[Study material Boundary: Start]
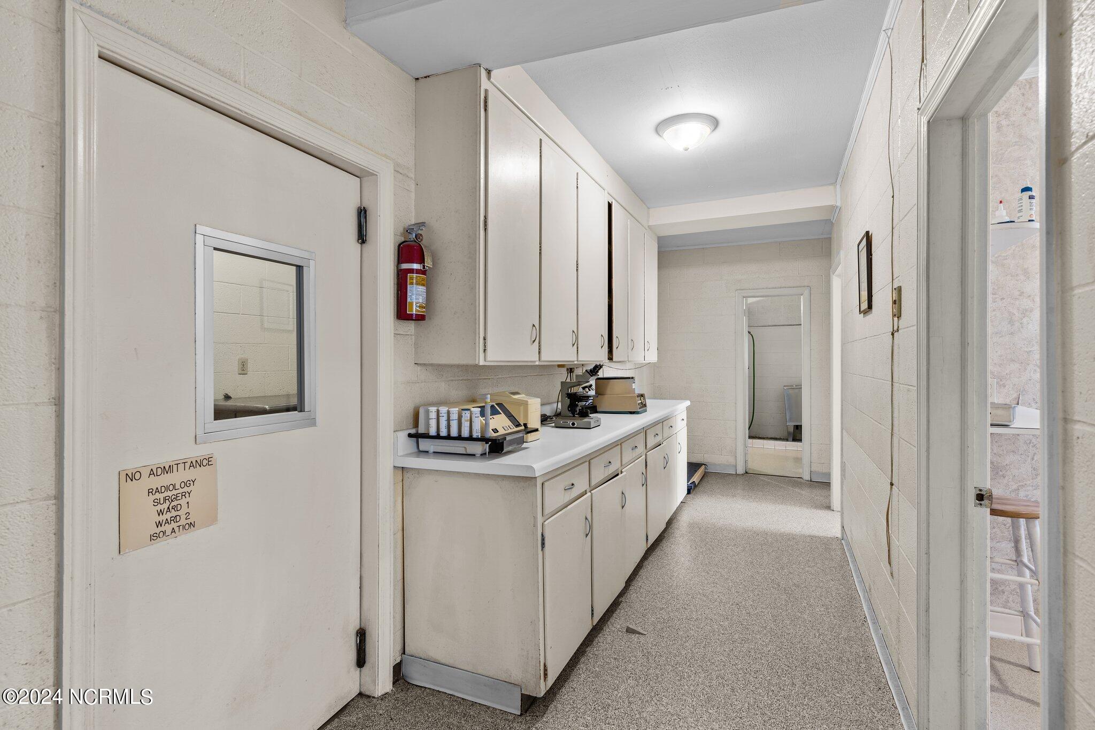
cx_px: 548
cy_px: 365
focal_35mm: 17
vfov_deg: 70.4
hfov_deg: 93.3
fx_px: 517
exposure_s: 2
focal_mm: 17
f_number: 6.3
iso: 160
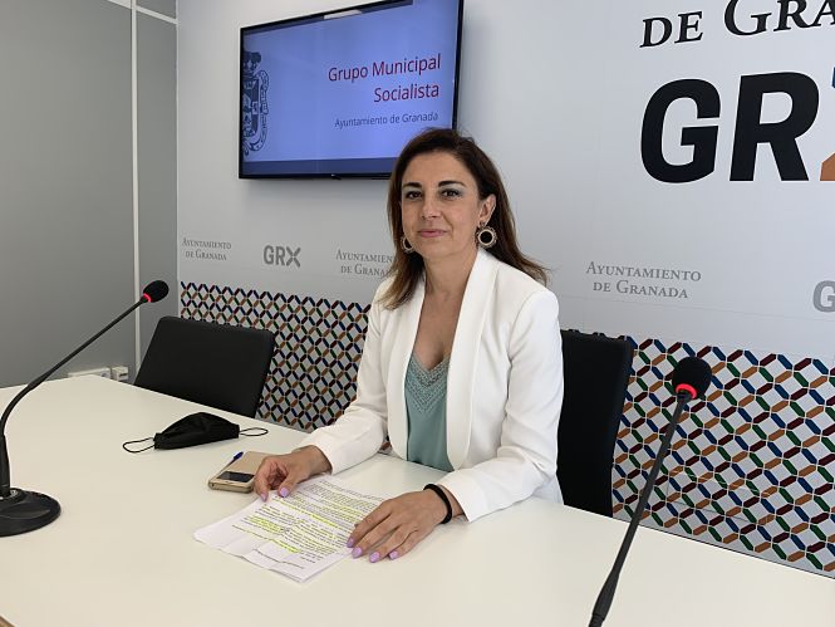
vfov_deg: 53.1
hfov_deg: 67.3
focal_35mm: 26
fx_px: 627
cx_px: 418
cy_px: 314
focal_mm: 4.25
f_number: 1.8
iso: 50
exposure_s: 1/122
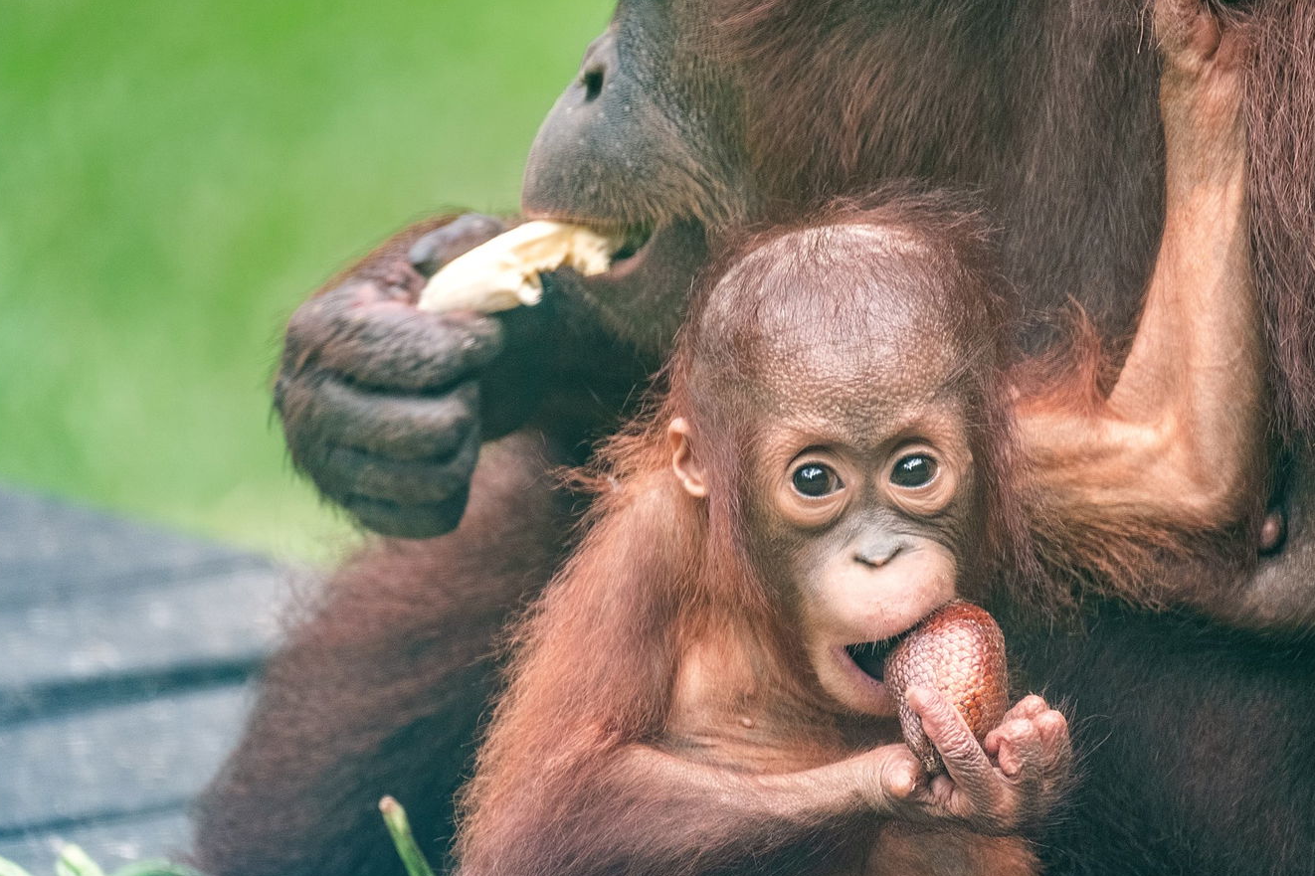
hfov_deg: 2.8
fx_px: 26514
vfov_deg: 1.9
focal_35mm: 726
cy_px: 464
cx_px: 766
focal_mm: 400
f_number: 5.6
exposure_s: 1/70
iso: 800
[Study material Boundary: End]
From the line containing "f_number: 6.3" to the end of the data above, give those lines again verbatim, with both endpoints included and no images.

Reply.
f_number: 6.3
iso: 160
vfov_deg: 53.1
hfov_deg: 67.3
focal_35mm: 26
fx_px: 627
cx_px: 418
cy_px: 314
focal_mm: 4.25
f_number: 1.8
iso: 50
exposure_s: 1/122
hfov_deg: 2.8
fx_px: 26514
vfov_deg: 1.9
focal_35mm: 726
cy_px: 464
cx_px: 766
focal_mm: 400
f_number: 5.6
exposure_s: 1/70
iso: 800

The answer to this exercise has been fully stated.